EXERCISES:
• A. Give the passage on escaping lists for SQL again from "If you make" up to and including "including Bobby's name.", swapping "production" for "live use".
• B. Translate this sentence from the passage on escaping lists for SQL into Spanish: "The workaround involves making one well-tested function that does only one thing: serialize arrays into valid SQL expressions for 1-column tables."

SELECT username, joinDate FROM dxt_users
WHERE username IN ('filbert', 'bluebear', 'chief')

But a lot of database servers don't support passing a table as a parameter in a parameterized statement. Nor can you reliably do WHERE username IN (?, ?, ?) because you don't know whether you're going to need one placeholder or 100 placeholders. The workaround involves making one well-tested function that does only one thing: serialize arrays into valid SQL expressions for 1-column tables.

/* This code has been tested on PHP 5 MySQLi. It comes with
   ABSOLUTELY NO WARRANTY but serves to document the concept. */
function db_escape_list($conn, $set) {
  $escaped = array();
  foreach ($set as $p) {
    $escaped[] = $conn->escape_string($p);
  }
  $glued = implode("','", $escaped);
  return "('$glued')";
}

$eusernames = db_escape_list($conn, $usernames);
$stmt = "
SELECT username, joinDate FROM dxt_users
WHERE username IN $eusernames
";
$results = $conn->query($stmt);
/* omitted: fetch the rows */

If you make a function similar to db_escape_list, do not deploy it into production until you have made and run a suite of test cases. Make sure that this test suite includes strings with all SQL special characters that you can think of, including Bobby's name.

ENTRIES SUPPLIED:
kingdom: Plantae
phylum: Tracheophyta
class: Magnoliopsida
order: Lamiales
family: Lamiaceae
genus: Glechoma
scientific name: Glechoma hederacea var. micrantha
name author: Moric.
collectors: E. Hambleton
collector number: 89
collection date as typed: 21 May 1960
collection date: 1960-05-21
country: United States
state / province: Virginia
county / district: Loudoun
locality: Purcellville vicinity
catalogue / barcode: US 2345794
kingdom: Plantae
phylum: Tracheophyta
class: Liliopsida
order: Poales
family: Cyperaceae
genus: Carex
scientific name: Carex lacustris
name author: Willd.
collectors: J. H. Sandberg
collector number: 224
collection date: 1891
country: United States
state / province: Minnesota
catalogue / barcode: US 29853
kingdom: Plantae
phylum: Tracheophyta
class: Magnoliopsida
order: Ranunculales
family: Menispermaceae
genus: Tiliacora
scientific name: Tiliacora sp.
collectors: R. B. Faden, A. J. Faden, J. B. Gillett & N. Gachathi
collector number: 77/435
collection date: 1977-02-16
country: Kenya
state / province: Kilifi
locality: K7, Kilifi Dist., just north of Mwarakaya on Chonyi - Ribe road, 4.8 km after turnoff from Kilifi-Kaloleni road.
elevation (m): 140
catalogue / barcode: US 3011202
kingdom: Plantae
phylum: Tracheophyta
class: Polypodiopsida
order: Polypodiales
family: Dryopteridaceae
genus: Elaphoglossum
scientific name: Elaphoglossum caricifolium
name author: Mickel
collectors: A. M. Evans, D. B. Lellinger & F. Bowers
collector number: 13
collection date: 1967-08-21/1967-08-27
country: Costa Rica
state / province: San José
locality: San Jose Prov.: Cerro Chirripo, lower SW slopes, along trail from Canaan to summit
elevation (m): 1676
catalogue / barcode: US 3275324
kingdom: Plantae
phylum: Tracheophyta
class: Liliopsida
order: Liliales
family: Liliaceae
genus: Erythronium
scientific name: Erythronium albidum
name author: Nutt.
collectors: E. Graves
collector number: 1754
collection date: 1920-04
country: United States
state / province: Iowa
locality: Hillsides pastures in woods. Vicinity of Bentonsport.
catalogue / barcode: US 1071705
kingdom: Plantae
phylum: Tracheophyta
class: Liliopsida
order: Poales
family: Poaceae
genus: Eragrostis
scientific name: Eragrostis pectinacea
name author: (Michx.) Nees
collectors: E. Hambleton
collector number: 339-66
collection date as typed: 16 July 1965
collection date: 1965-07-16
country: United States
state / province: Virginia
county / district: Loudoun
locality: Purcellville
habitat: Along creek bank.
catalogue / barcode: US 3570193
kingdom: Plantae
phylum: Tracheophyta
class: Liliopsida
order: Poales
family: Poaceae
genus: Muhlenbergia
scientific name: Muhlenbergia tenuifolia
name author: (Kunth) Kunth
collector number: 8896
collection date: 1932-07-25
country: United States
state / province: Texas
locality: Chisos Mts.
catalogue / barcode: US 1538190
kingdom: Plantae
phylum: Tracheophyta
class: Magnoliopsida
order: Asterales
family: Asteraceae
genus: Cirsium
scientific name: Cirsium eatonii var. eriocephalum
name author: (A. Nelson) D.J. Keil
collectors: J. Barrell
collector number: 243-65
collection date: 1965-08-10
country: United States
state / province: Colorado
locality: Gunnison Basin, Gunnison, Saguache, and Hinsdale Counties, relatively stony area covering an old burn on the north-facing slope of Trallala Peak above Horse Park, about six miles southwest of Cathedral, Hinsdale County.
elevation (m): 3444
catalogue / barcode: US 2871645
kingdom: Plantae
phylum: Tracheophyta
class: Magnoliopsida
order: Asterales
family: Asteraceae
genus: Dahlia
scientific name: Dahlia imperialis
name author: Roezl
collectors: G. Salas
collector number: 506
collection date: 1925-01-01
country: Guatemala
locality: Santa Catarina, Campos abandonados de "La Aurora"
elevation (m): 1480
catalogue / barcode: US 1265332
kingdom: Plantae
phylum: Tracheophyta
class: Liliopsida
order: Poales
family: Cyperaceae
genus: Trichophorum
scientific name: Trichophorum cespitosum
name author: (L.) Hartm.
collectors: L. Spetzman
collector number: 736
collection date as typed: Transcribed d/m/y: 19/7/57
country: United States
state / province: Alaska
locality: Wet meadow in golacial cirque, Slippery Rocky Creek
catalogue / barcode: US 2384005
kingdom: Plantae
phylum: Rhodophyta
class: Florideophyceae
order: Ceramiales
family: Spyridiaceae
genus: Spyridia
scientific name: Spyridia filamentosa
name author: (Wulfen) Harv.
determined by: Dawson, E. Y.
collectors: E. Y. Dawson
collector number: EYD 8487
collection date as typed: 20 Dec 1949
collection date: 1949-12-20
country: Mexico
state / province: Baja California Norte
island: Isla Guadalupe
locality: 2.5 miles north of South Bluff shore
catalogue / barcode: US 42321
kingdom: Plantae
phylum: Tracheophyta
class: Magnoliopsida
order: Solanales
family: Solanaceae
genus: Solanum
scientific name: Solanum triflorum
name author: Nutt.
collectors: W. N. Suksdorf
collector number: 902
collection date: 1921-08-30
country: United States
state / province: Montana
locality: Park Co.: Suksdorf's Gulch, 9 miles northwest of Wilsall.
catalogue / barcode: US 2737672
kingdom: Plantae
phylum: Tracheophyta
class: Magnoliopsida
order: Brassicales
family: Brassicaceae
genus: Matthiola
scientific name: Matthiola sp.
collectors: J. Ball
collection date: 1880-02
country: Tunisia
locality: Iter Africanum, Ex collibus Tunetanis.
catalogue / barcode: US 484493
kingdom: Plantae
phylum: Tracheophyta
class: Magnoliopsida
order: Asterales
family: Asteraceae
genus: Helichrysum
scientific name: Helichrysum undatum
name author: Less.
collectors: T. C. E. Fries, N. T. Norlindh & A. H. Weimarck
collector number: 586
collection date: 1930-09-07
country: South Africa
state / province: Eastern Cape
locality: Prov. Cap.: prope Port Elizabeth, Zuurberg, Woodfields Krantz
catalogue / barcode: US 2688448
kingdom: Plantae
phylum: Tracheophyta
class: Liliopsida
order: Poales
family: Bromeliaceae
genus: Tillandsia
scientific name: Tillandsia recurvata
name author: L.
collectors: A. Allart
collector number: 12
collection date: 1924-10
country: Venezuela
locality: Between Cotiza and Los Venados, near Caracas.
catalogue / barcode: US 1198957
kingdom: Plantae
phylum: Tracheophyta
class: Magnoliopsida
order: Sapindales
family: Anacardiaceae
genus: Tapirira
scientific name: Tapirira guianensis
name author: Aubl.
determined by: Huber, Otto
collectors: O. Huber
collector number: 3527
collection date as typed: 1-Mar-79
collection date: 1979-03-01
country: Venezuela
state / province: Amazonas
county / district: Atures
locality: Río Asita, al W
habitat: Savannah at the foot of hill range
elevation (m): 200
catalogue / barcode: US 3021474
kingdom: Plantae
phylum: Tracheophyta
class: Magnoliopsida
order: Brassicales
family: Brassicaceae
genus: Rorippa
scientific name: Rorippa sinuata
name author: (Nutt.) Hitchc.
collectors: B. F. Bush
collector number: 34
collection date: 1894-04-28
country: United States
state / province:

ANSWERS TO THIS EXERCISE:
• A.
If you make a function similar to db_escape_list, do not deploy it into live use until you have made and run a suite of test cases. Make sure that this test suite includes strings with all SQL special characters that you can think of, including Bobby's name.

• B. La solución consiste en crear una única función bien probada que haga solo una cosa: serializar arreglos en expresiones SQL válidas para tablas de una columna.